3 Mar 2015

Child Murder

Murder is the worst crime. It violently takes away life, often for little motive further than greed or perversion. It ruins countless other lives. When a child is murdered, these feelings are amplified by the loss of innocence, of potential, and the empathy for the fear the child would have felt. You would think, from reading the press, that all our children are at a constant risk of murder. You might be wrong.

Sometimes I think I'm the only person in the world that doesn't worry about my children being murdered when other children are murdered. Maybe it's because of the sheer statistical unlikelihood. About 300 children die through murder, neglect or indirect abuse a year, out of a child population of around 11 million. That is too small a number to be given as a percentage.

Maybe it's because my kids are still very young and almost always in my care.

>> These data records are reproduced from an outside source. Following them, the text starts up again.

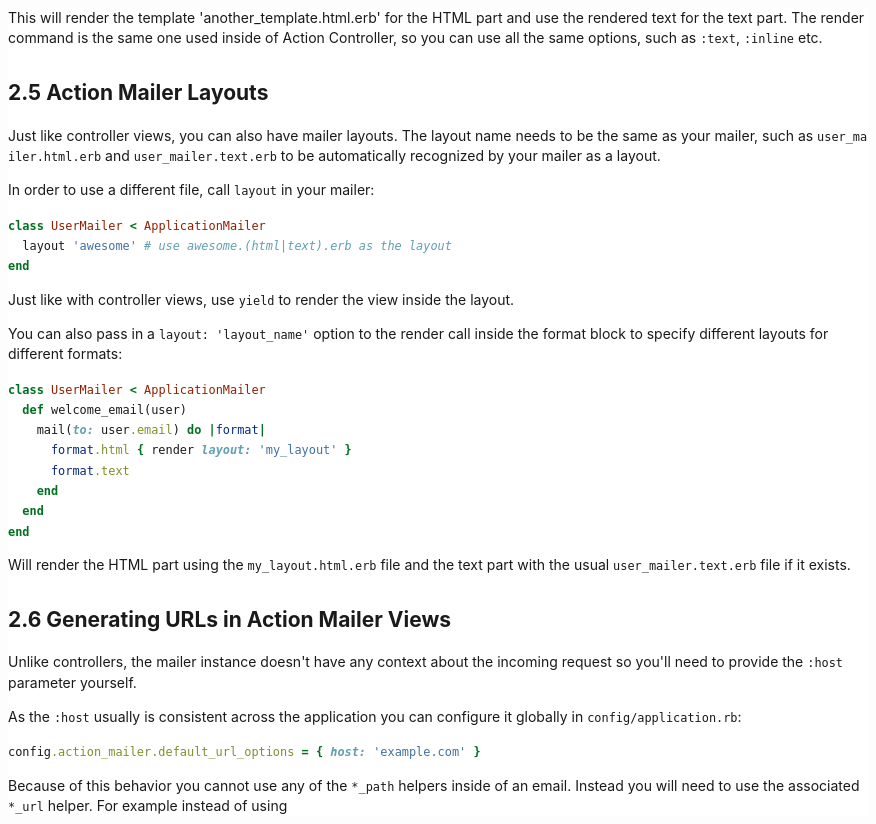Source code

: This will render the template 'another_template.html.erb' for the HTML part and
use the rendered text for the text part. The render command is the same one used
inside of Action Controller, so you can use all the same options, such as
`:text`, `:inline` etc.

##  2.5 Action Mailer Layouts

Just like controller views, you can also have mailer layouts. The layout name
needs to be the same as your mailer, such as `user_mailer.html.erb` and
`user_mailer.text.erb` to be automatically recognized by your mailer as a
layout.

In order to use a different file, call `layout` in your mailer:

```ruby
class UserMailer < ApplicationMailer
  layout 'awesome' # use awesome.(html|text).erb as the layout
end
```

Just like with controller views, use `yield` to render the view inside the
layout.

You can also pass in a `layout: 'layout_name'` option to the render call inside
the format block to specify different layouts for different formats:

```ruby
class UserMailer < ApplicationMailer
  def welcome_email(user)
    mail(to: user.email) do |format|
      format.html { render layout: 'my_layout' }
      format.text
    end
  end
end
```

Will render the HTML part using the `my_layout.html.erb` file and the text part
with the usual `user_mailer.text.erb` file if it exists.

##  2.6 Generating URLs in Action Mailer Views

Unlike controllers, the mailer instance doesn't have any context about the
incoming request so you'll need to provide the `:host` parameter yourself.

As the `:host` usually is consistent across the application you can configure it
globally in `config/application.rb`:

```ruby
config.action_mailer.default_url_options = { host: 'example.com' }
```

Because of this behavior you cannot use any of the `*_path` helpers inside of
an email. Instead you will need to use the associated `*_url` helper. For example
instead of using
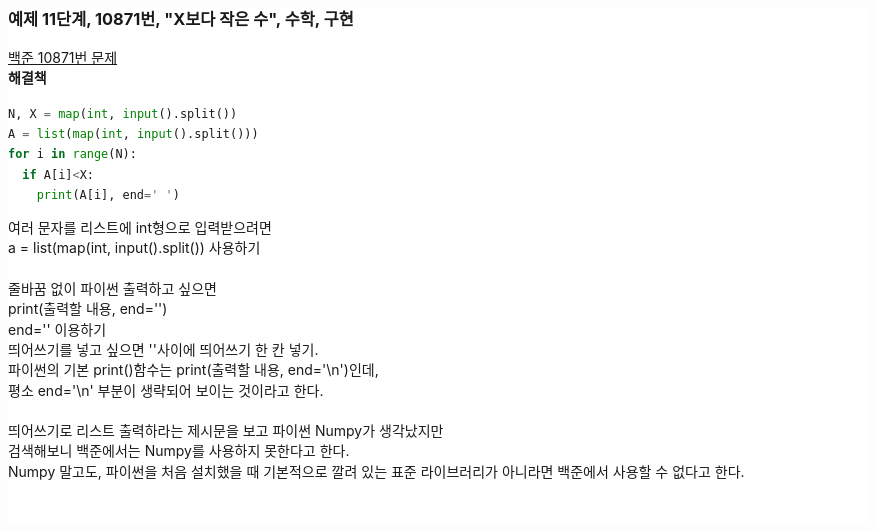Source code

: ### 예제 11단계, 10871번, "X보다 작은 수", 수학, 구현
[백준 10871번 문제](https://www.acmicpc.net/problem/10871)  
**해결책**  
```python
N, X = map(int, input().split())
A = list(map(int, input().split()))
for i in range(N):
  if A[i]<X:
    print(A[i], end=' ')
```
여러 문자를 리스트에 int형으로 입력받으려면  
a = list(map(int, input().split()) 사용하기  
<br>
줄바꿈 없이 파이썬 출력하고 싶으면  
print(출력할 내용, end='')  
end='' 이용하기  
띄어쓰기를 넣고 싶으면 ''사이에 띄어쓰기 한 칸 넣기.  
파이썬의 기본 print()함수는 print(출력할 내용, end='\\n')인데,  
평소 end='\\n' 부분이 생략되어 보이는 것이라고 한다.  
<br>
띄어쓰기로 리스트 출력하라는 제시문을 보고 파이썬 Numpy가 생각났지만  
검색해보니 백준에서는 Numpy를 사용하지 못한다고 한다.  
Numpy 말고도, 파이썬을 처음 설치했을 때 기본적으로 깔려 있는 표준 라이브러리가 아니라면 백준에서 사용할 수 없다고 한다.  
<br>
<br>



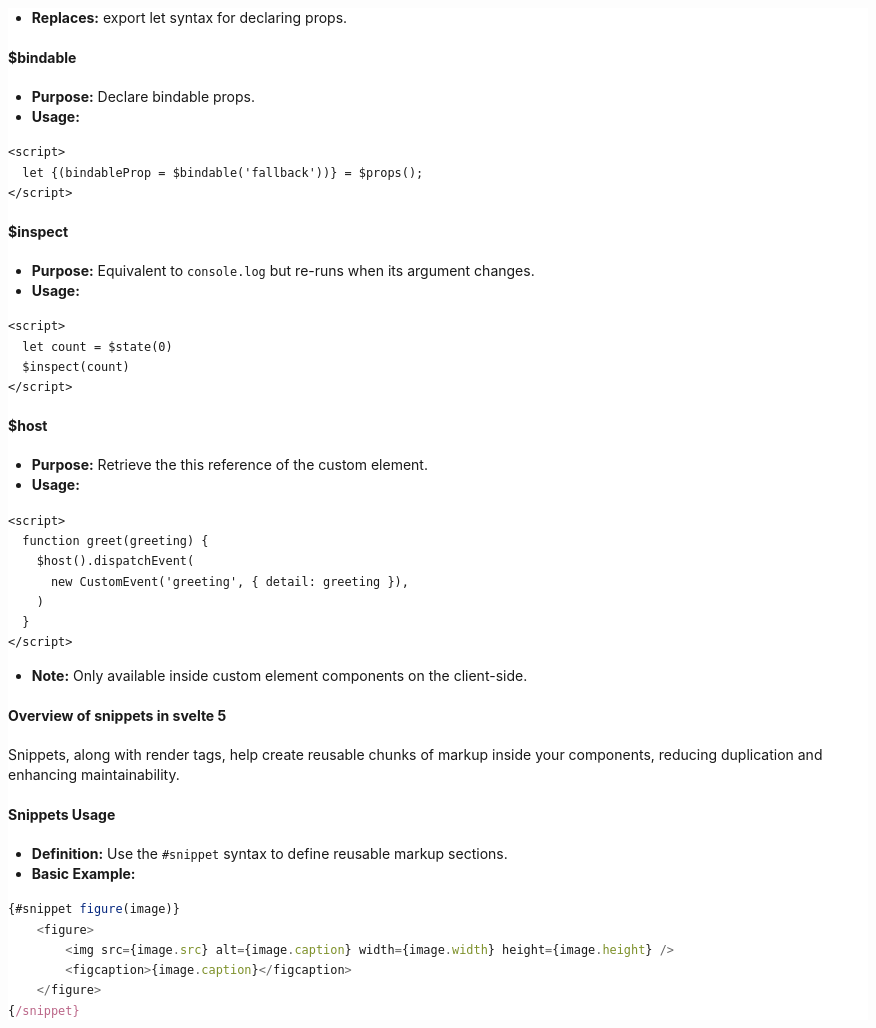 - **Replaces:** export let syntax for declaring props.

#### $bindable

- **Purpose:** Declare bindable props.
- **Usage:**

```svelte
<script>
  let {(bindableProp = $bindable('fallback'))} = $props();
</script>
```

#### $inspect

- **Purpose:** Equivalent to `console.log` but re-runs when its
  argument changes.
- **Usage:**

```svelte
<script>
  let count = $state(0)
  $inspect(count)
</script>
```

#### $host

- **Purpose:** Retrieve the this reference of the custom element.
- **Usage:**

```svelte
<script>
  function greet(greeting) {
    $host().dispatchEvent(
      new CustomEvent('greeting', { detail: greeting }),
    )
  }
</script>
```

- **Note:** Only available inside custom element components on the
  client-side.

#### Overview of snippets in svelte 5

Snippets, along with render tags, help create reusable chunks of
markup inside your components, reducing duplication and enhancing
maintainability.

#### Snippets Usage

- **Definition:** Use the `#snippet` syntax to define reusable markup
  sections.
- **Basic Example:**

```javascript
{#snippet figure(image)}
	<figure>
		<img src={image.src} alt={image.caption} width={image.width} height={image.height} />
		<figcaption>{image.caption}</figcaption>
	</figure>
{/snippet}
```
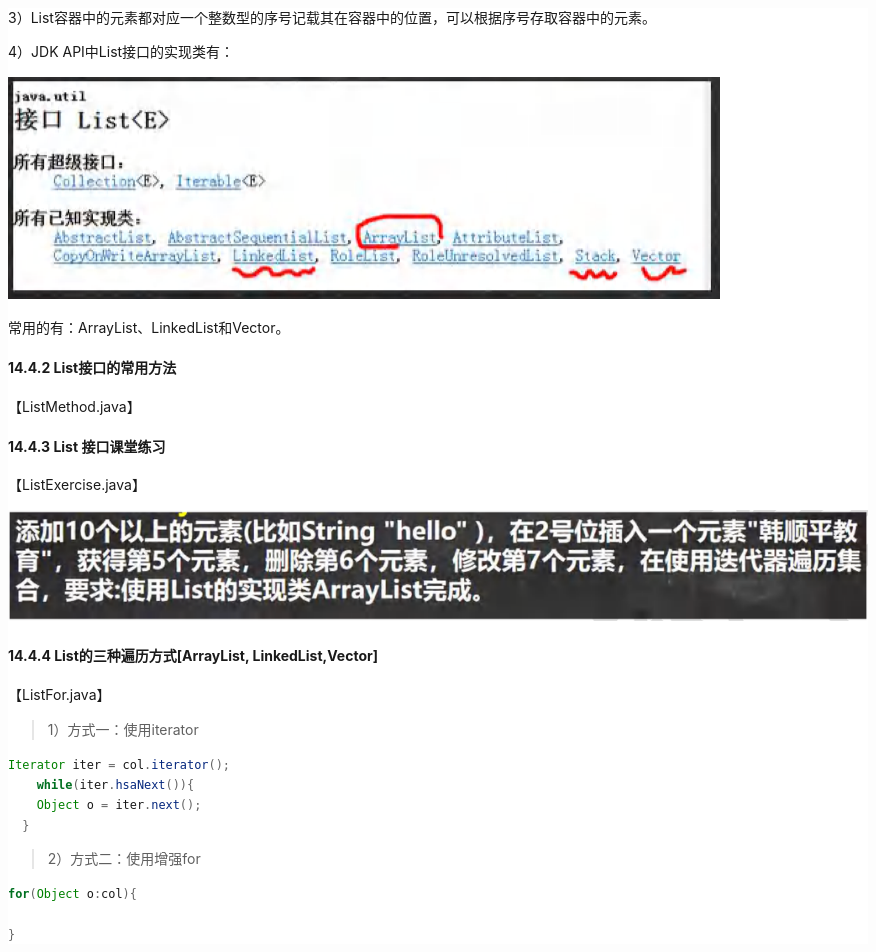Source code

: 3）List容器中的元素都对应一个整数型的序号记载其在容器中的位置，可以根据序号存取容器中的元素。

4）JDK API中List接口的实现类有：

![image-20231012183004697](14集合.assets/image-20231012183004697.png)

常用的有：ArrayList、LinkedList和Vector。

#### 14.4.2 List接口的常用方法

【ListMethod.java】

#### 14.4.3 List 接口课堂练习

【ListExercise.java】

![image-20231012190657006](14集合.assets/image-20231012190657006.png)

#### 14.4.4 List的三种遍历方式[ArrayList, LinkedList,Vector]

【ListFor.java】

> 1）方式一：使用iterator

```java
Iterator iter = col.iterator();
	while(iter.hsaNext()){
    Object o = iter.next();
  }
```

> 2）方式二：使用增强for

```java
for(Object o:col){
  
}
```
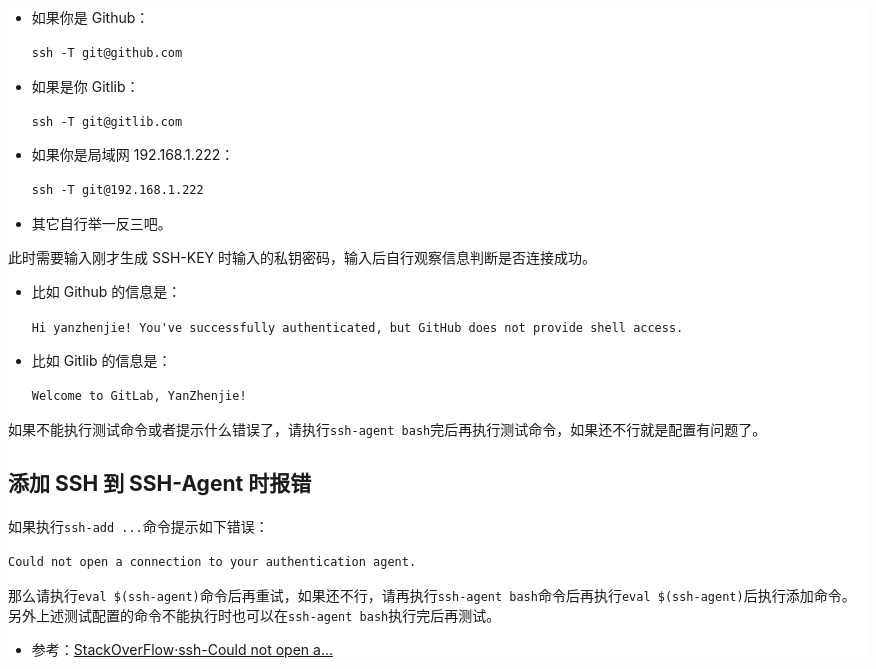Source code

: - 如果你是 Github：

  `ssh -T git@github.com`

- 如果是你 Gitlib：

  `ssh -T git@gitlib.com`

- 如果你是局域网 192.168.1.222：

  `ssh -T git@192.168.1.222`

- 其它自行举一反三吧。

此时需要输入刚才生成 SSH-KEY 时输入的私钥密码，输入后自行观察信息判断是否连接成功。

- 比如 Github 的信息是：

    ```
    Hi yanzhenjie! You've successfully authenticated, but GitHub does not provide shell access.
    ```

- 比如 Gitlib 的信息是：

    ```
    Welcome to GitLab, YanZhenjie!
    ```

如果不能执行测试命令或者提示什么错误了，请执行`ssh-agent bash`完后再执行测试命令，如果还不行就是配置有问题了。

## 添加 SSH 到 SSH-Agent 时报错

如果执行`ssh-add ...`命令提示如下错误：

```
Could not open a connection to your authentication agent.
```

那么请执行`eval $(ssh-agent)`命令后再重试，如果还不行，请再执行`ssh-agent bash`命令后再执行`eval $(ssh-agent)`后执行添加命令。另外上述测试配置的命令不能执行时也可以在`ssh-agent bash`执行完后再测试。

- 参考：[StackOverFlow·ssh-Could not open a…](http://stackoverflow.com/questions/17846529/could-not-open-a-connection-to-your-authentication-agent)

And boys, who are less well represented in the media when murdered unless it's either salacious or A SIGN OF BROKEN BRITAIN. But my youngest sister is 13, and regularly goes out on her own. I can't say I worry she'll be horribly murdered too often either.

Maybe it's because I've never been murdered myself. I've been assaulted a few times. I've lived on the same street as a child who was brutally attacked by a stranger in her house. I lived in Wisbech, murder capital of the fens, for several years. I live close to female serial killer Joanna Dennehy's stamping ground, but she seemed to prefer killing men, as well as close to where poor Ross Parker was randomly murdered by racist animals.
To be honest, if I have any worries about being murdered myself, it's usually as an adjunct to a serious sexual assault rather than as a spontaneous, single crime.

Maybe it's because I'm an unfeeling monster who doesn't care about other people.

Or maybe it's because I'm cynical of the press.
Most children are murdered by their family - usually by their parents. I don't fear I'm going to murder my children. I don't fear my children's father will murder them either, or in fact, any of their family. However, parents murdering their children is so common (at least three quarters of the total, if not more, there is no definitive statistical information at present) that the national media rarely report it. Even the infamous case of 'Baby P' Peter Connolley wasn't reported in the national press until he'd been dead a year, and only then because of the social services failings around his death. Honour killings (as they're rather genteely named) are well represented in the press, but more because of underlying Islamophobia than because the press genuinely cares about children murdered by parents. It's boring. It happens every week. It's not news, unless there's some perverted sexual aspect the press can report in horrified, gleeful detail.

HOWEVER, when a child goes missing, that's a different case altogether. Think back just in the few months. Alice Gross, missing, murdered, dismembered by a man who then selfishly killed himself rather than face arrest. Zaani Bevan, killed in a murder-suicide by her mother. And now, also in Bristol, it seems poor Becky Watts' body parts have been found after being missing for a few weeks.

Going back a few years: April Jones was abducted and murdered by a neighbour. Her body has never been found. Sarah Payne, abducted and murdered by a paedophile outside her house. Madeline McCann went missing on holiday in suspicious circumstances and has never been found. Holly Wells and Jessica Chapman, abducted and murdered by their school caretaker one weekend. Milly Dowler was abducted and murdered by a serial killer. Billie-Jo Jackson, going a bit further back, was murdered in her own garden and the killer has never been found. These are not the only ten girls to be murdered in the last eighteen years - far from it - but they are the poster children of violent crime. They are representative of the fears you have for your children when they step out of the front door to play. The monster lurking by the playground. The terror waiting by your back gate.

You'll note all of these victims are young. They're all female. They're all middle-class (with the possible exception of Zaani Bevan, who the press has now forgotten). They're all white. There is an actual name for this overreporting: Missing White Women Syndrome. It's in no way representative of the actual risks presented to your children.

The biggest killer of children in the UK is cancer. Not a lot you can do about that: you either get it or you don't. This is followed by accidental death, mainly through road accidents. 91 people are involved in traffic accidents every single day, resulting in death or injury. Sometimes, the press reports these, but only if they're really interesting. There are some interesting pie charts showing the change of cause of death by age of child in this report.

In short, you might be better off investing in cancer research, or teaching your children road safety from a very young age than worrying about the near-mythic creature, the killer lurking in the midst.